--- What is needed ---
Carry none of the pictures over; write out the complete data exactly.

--- Data in this exercise ---
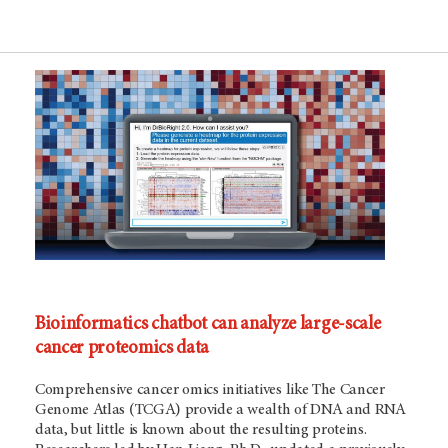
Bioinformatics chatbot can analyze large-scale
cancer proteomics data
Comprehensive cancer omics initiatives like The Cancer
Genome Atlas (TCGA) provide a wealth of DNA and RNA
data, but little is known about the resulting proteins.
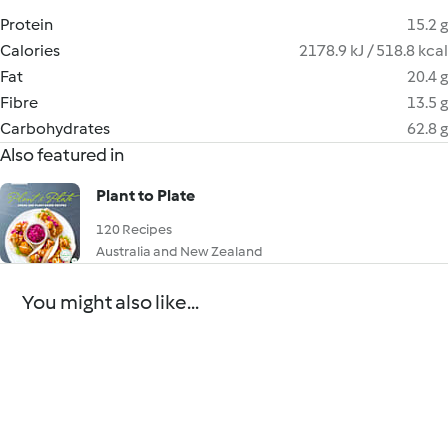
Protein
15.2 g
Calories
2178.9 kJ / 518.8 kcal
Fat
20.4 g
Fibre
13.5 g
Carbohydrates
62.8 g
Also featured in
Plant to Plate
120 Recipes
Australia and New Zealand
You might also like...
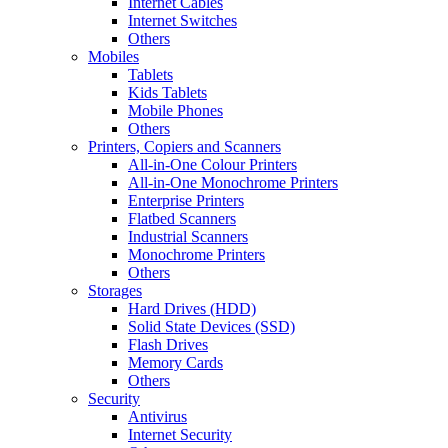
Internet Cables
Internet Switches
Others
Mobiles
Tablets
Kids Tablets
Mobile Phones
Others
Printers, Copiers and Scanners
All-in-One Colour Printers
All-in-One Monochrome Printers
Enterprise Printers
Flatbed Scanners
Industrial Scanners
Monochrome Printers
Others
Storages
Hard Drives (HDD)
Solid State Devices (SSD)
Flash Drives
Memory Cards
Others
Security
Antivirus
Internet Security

--- Answer space ---
Bioinformatics chatbot can analyze large-scale
cancer proteomics data
Comprehensive cancer omics initiatives like The Cancer
Genome Atlas (TCGA) provide a wealth of DNA and RNA
data, but little is known about the resulting proteins.
Protein
15.2 g
Calories
2178.9 kJ / 518.8 kcal
Fat
20.4 g
Fibre
13.5 g
Carbohydrates
62.8 g
Also featured in
Plant to Plate
120 Recipes
Australia and New Zealand
You might also like...
Internet Cables
Internet Switches
Others
Mobiles
Tablets
Kids Tablets
Mobile Phones
Others
Printers, Copiers and Scanners
All-in-One Colour Printers
All-in-One Monochrome Printers
Enterprise Printers
Flatbed Scanners
Industrial Scanners
Monochrome Printers
Others
Storages
Hard Drives (HDD)
Solid State Devices (SSD)
Flash Drives
Memory Cards
Others
Security
Antivirus
Internet Security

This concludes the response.